JSON API's opinion is to such attributes in separate area of the response:

HTTP/1.1 200 OK
Content-Type: application/vnd.api+json

{
  "links": {
    "self": "http://example.com/articles/1"
  },
  "data": {
    "type": "articles",
    "id": "1",
    "attributes": {
      "title": "JSON:API paints my bikeshed!"
    },
    "relationships": {
      "author": {
        "links": {
          "related": "http://example.com/articles/1/author"
        }
      }
    }
  }
}

Although I can see the merit of this, especially in a distributed system where your application maybe interacting with data payloads from systems outside of your control, for just a simple REST API this seems like overkill and too cumbersome.

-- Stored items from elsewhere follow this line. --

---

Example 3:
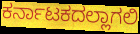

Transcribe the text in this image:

ಕರ್ನಾಟಕದಲ್ಲಾಗಲಿ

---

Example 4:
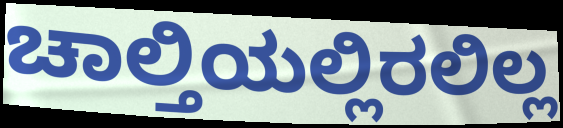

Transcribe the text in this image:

ಚಾಲ್ತಿಯಲ್ಲಿರಲಿಲ್ಲ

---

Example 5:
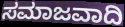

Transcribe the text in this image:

ಸಮಾಜವಾದಿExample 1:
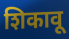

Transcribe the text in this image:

शिकावू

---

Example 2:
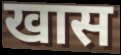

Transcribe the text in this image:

खास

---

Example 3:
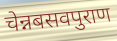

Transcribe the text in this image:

चेन्नबसवपुराण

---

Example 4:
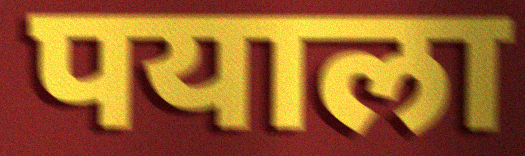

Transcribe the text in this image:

पयाला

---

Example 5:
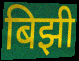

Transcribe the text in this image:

बिझीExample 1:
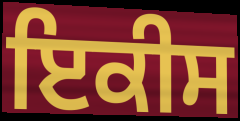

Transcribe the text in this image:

ਇਕੀਸ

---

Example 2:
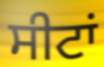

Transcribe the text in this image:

ਸੀਟਾਂ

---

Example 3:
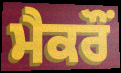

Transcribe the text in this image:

ਮੈਕਰੌਂ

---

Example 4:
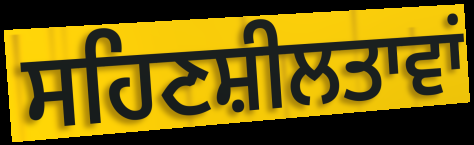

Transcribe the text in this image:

ਸਹਿਣਸ਼ੀਲਤਾਵਾਂ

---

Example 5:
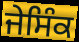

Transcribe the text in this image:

ਜੇਸਿੰਕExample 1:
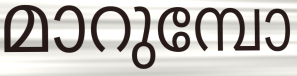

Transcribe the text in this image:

മാറുമ്പോ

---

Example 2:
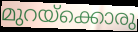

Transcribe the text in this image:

മുറയ്ക്കൊരു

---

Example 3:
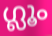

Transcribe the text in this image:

ഗ്ലൂം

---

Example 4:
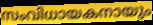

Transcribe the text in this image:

സംവിധായകനായും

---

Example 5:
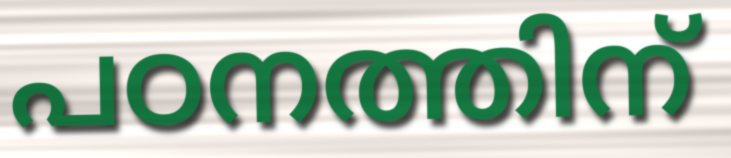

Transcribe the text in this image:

പഠനത്തിന്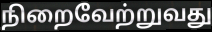
நிறைவேற்றுவது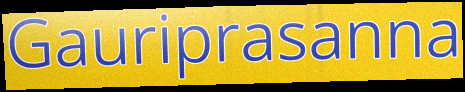
Gauriprasanna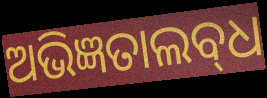
ଅଭିଜ୍ଞତାଲବ୍‌ଧ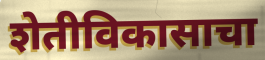
शेतीविकासाचाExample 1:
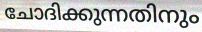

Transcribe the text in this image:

ചോദിക്കുന്നതിനും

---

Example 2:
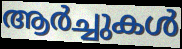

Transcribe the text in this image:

ആർച്ചുകൾ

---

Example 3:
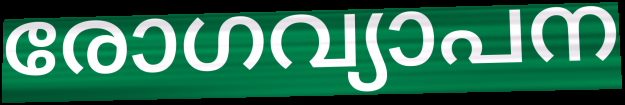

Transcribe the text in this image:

രോഗവ്യാപന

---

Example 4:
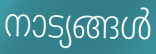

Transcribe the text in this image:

നാട്യങ്ങൾ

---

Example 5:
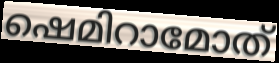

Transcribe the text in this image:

ഷെമിറാമോത്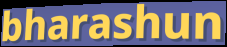
bharashun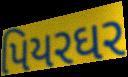
પિયરઘર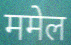
ममेलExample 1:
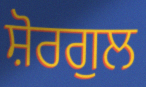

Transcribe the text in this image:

ਸ਼ੋਰਗੁਲ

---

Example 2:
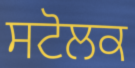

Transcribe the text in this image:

ਸਟੋਲਕ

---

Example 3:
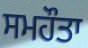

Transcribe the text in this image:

ਸਮਹੌਤਾ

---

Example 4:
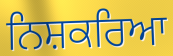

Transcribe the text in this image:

ਨਿਸ਼ਕਰਿਆ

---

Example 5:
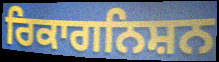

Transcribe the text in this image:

ਰਿਕਾਗਨਿਸ਼ਨ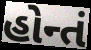
હોન્તં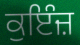
ਕੁਇੰਜ਼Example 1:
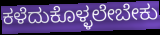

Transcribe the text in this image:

ಕಳೆದುಕೊಳ್ಳಲೇಬೇಕು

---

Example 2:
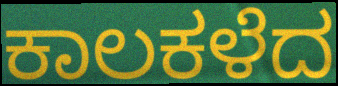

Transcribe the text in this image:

ಕಾಲಕಳೆದ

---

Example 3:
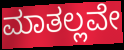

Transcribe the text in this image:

ಮಾತಲ್ಲವೇ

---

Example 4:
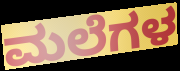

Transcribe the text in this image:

ಮಲೆಗಳ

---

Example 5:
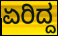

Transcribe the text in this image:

ಏರಿದ್ದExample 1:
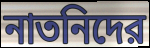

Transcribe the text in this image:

নাতনিদের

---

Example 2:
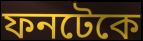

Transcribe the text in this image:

ফনটেকে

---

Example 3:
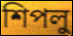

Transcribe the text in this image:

শিপলু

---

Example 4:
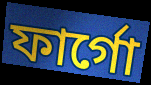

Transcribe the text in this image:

ফার্গো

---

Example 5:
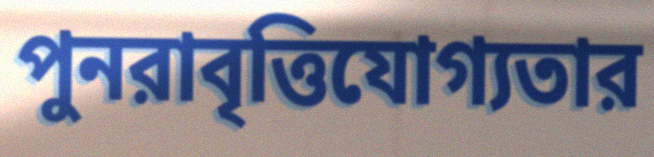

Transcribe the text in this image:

পুনরাবৃত্তিযোগ্যতার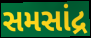
સમસાંદ્ર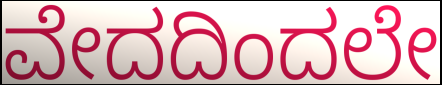
ವೇದದಿಂದಲೇ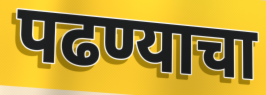
पढण्याचा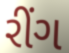
રીંગ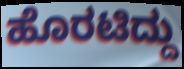
ಹೊರಟಿದ್ದುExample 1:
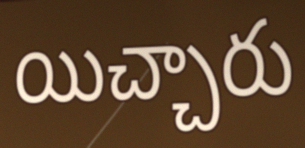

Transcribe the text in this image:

యిచ్చారు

Additionally JSON API appears to support a concept of having multiple ways to access a resource:

  1. Just accessing a resource directly eg: GET http://example.com/people/1
  2. Accessing a resource via a relationship to another object: GET http://example.com/articles/1/author

This seems unnecessarily complex. Also, would seem to lend itself to more bike shedding, as people argue of the semantics of relationships from one resource to another.

The updates of attributes and updating of relationships necessarily needs to occur on different endpoints according to the spec. This adds cognitive burden for the consumer of the API (eg. a frontend developer) having to using different URLs to update different aspects of a resource.

Working hand-in-hand with the relationships concept is the links concept, where response payloads also include links to any related resources.

Especially in a distributed system, I can see how this is useful, you don't need to keep up with any APIs you might need are located, the data that enters your system can tell you where they can be found.

This concept is also mentioned in the book Release It! in Chapter 16, in what it calls 'URL Dualism'.

However, for a simple REST API again, not needed, we know that all of our resources are coming from the one API.

Conclusions

JSON API does a good job of encompassing everything that you might want to include in an API response. Certainly I've found it valuable to have to get familiar with it, as it does start solving problems I wouldn't have otherwise thought about.

However it is at the cost of a extra cognitive and technical complexity in consuming and implementing the API.